Chegou-me às mãos, nos últimos dias de 2008, uma xerocópia de um livreto publicado em 2001 pela Ottoni Editora, de Itu. Trata-se de Pesquisa de Salto, de autoria de Eduardo Castellari. Segundo contato que fiz com a editora, tal livro foi distribuído pelo próprio autor, não existindo nenhum exemplar à venda. Na nota de agradecimento, Castellari cumprimenta a todos os cidadãos saltenses que cooperaram com “histórias e causos”. Assim sendo, imagina-se que o autor, nas páginas seguintes, concatenará escritos com uma pretensa seriedade e outros não tão comprometidos: os mais interessantes, todavia. Tal publicação não era de meu conhecimento até então.
O primeiro dos tópicos trata do “maestro Henrique Castellari”, pai do autor. Embora a veia musical seja a escolhida para dar relevo ao nome, Eduardo menciona a vinda do imigrante italiano para Salto, ainda criança, e fala também de seu primeiro ofício: acendedor dos poucos lampiões a gás que existiam na então vila do Salto. E destaca, ainda, o esforço de Henrique, tido por engenheiro civil autodidata. No início do capítulo seguinte, “O boi Chibarro”, Eduardo justifica a abordagem de temas aparentemente irrelevantes: “há ocasiões em nossas vidas em que, sem uma razão muito lógica, certas lembranças voltam à baila e ficam martelando em nossa memória. Foi o que aconteceu comigo. De repente, sem saber bem porque, lá estava eu lembrando, ou tentando lembrar, de fatos ocorridos com o Boi Chibarro”. Alguns parágrafos adiante, ele menciona seu objetivo ao empreender breve pesquisa sobre uma lembrança dos tempos de sua infância: “perpetuar a lembrança do Boi Chibarro e seus toureiros que passaram a fazer parte da história de Salto”. Contudo, creio que o maior valor desse breve trabalho resida não na eleição do tema, mas na forma escolhida para abordá-lo. Afirma o autor: “na transcrição dos depoimentos (...) procurei manter a singeleza das narrativas, suas espontaneidades e seu sabor local”.
Em “Estórias de lobisomens”, a cidade de Salto em 1920 é vista como um cenário onde “a crendice é muito forte”. Com cerca de 5 mil habitantes, era um local onde “tudo ocorria monotonamente, sem muitas novidades”. A rotina era pacata e sem muitas opções de lazer.
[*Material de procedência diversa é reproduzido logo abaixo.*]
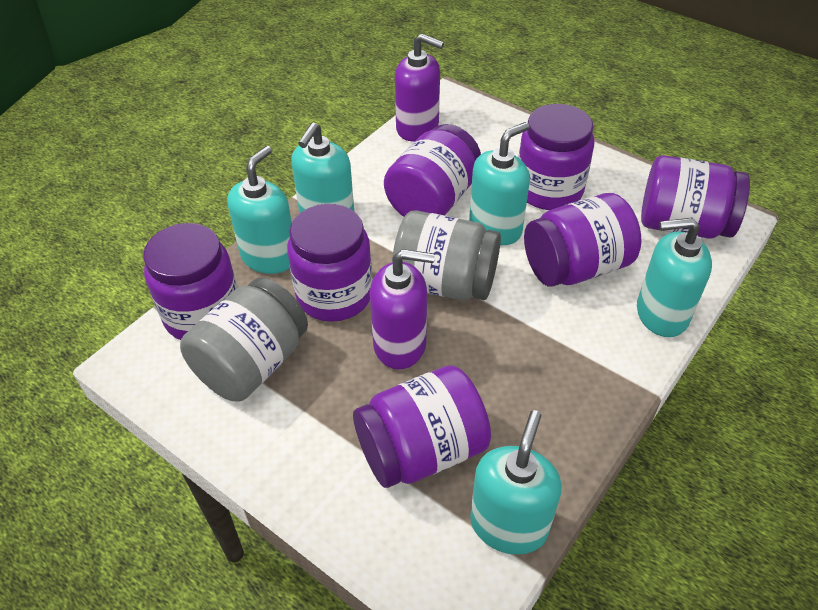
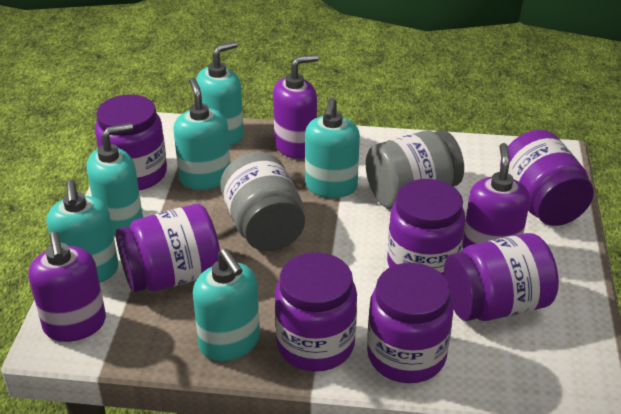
purple soap dispenser: [370,249,435,369] [395,33,444,142] = 2 -> [29,232,106,342] [273,54,319,159] [462,143,530,248] = 3
turquoise soap dispenser: [227,146,292,274] [291,122,354,214] [469,122,530,245] [470,410,562,555] [637,218,712,337] = 5 -> [47,180,118,283] [87,123,143,236] [174,78,230,190] [193,249,260,361] [196,41,244,146] [305,98,360,198] = 6

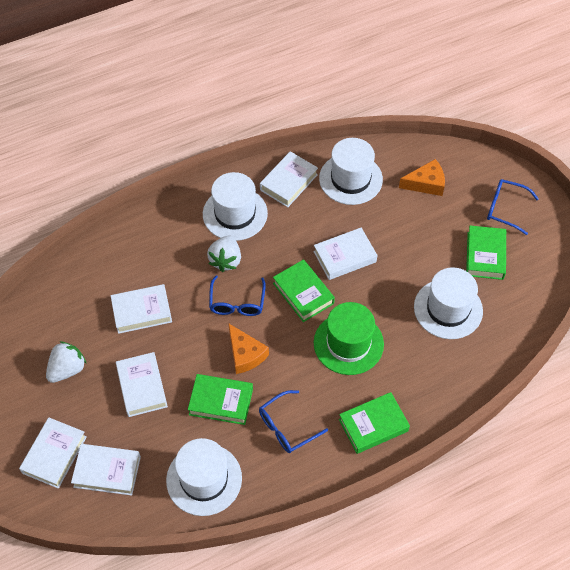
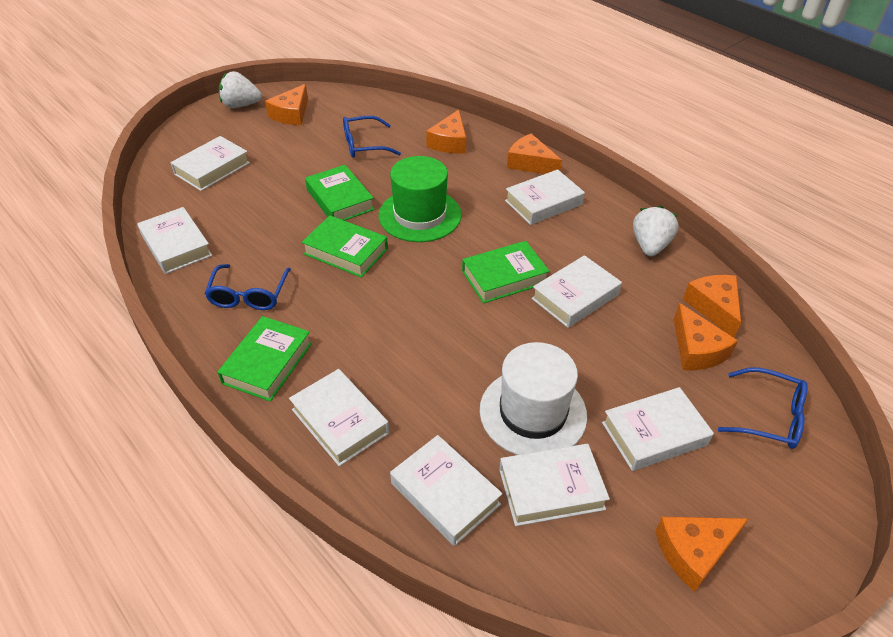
orange cheese: [228,323,269,374] [399,159,445,196] = 2 -> [265,84,308,125] [426,110,466,154] [507,134,562,174] [655,517,748,592] [674,303,738,370] [683,275,741,338] = 6
white book: [19,417,87,489] [71,444,141,496] [111,284,172,334] [116,352,168,417] [260,151,318,207] [314,228,378,280] = 6 -> [137,207,212,274] [170,136,250,191] [289,369,389,466] [390,435,502,546] [499,444,610,526] [505,169,585,225] [531,255,622,328] [602,387,714,471] = 8
white hat: [166,438,242,516] [203,172,268,241] [319,138,383,205] [414,267,483,339] = 4 -> [480,342,587,455] = 1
Afora a reza, durante a semana, depois do trabalho, “ficava-se em casa conversando e contando ‘causos’ e, é lógico, sempre apareciam as estórias de lobisomens”. Estavam determinadas, portanto, as “condições para que muito se falasse” sobre o assunto. No tópico, algumas informações e causos sobre esse tema são colhidos por Castellari junto a antigos moradores, como este: Numa fazenda, uma família de imigrantes italianos trabalhava duro de sol a sol. Num determinado dia decidiram ir trabalhar no galpão até mais tarde para preparar a colheita do dia seguinte. Apenas um dos membros da família – um jovem – não quis ir. Era noite de lua cheia. No caminho para o galpão apareceu um cachorrinho acompanhando-os. Ele foi enxotado, mas se recusava a fugir. Então, um homem do grupo deu uma varada nas costas do cachorrinho, que saiu correndo e uivando e sumiu no mato. No dia seguinte, o jovem que não foi trabalhar apareceu com um enorme vergão de varada nas costas e disse: “Olha o que vocês fizeram comigo ontem à noite”.
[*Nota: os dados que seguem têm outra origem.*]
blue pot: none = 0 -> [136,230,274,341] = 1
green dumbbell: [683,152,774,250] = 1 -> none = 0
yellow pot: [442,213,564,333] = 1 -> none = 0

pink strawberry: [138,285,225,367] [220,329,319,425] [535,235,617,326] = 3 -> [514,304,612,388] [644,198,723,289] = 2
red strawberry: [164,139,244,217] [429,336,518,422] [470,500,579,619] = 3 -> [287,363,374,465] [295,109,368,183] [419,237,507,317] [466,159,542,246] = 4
Castellari, ao falar de uma frondosa figueira que “localizava-se na confluência da Rua de Campinas (hoje 9 de Julho) com a Rua Atrás do Céu (hoje Avenida Dom Pedro II), no quarteirão onde hoje está o prédio da Associação Comercial”, recorda que “toda essa área era (...) ocupada por um imenso cafezal, ou o que restava dele: tudo velho e abandonado depois de queimado pela grande geada de 1918”, e servia a alguns habitantes que de lá tiravam lenha para seus fogões. Para retratar o quando deserta era a região naquela época, que em 1925 veria o início da construção das casas da Vila Brasital, o autor é minucioso: “para se ter uma idéia, da figueira até o cemitério velho [hoje Praça XV de Novembro], na Vila Teixeira, pela atual Avenida Dom Pedro II, existia apenas a casa do sr. Pollo e, próximo à rua que descia em direção à igreja, mais umas oito ou nove casas (...). Também para os lados da antiga cadeira [hoje Fórum] e Grupo Escolar [hoje E. E. Tancredo do Amaral], apenas duas ou três casas velhas.”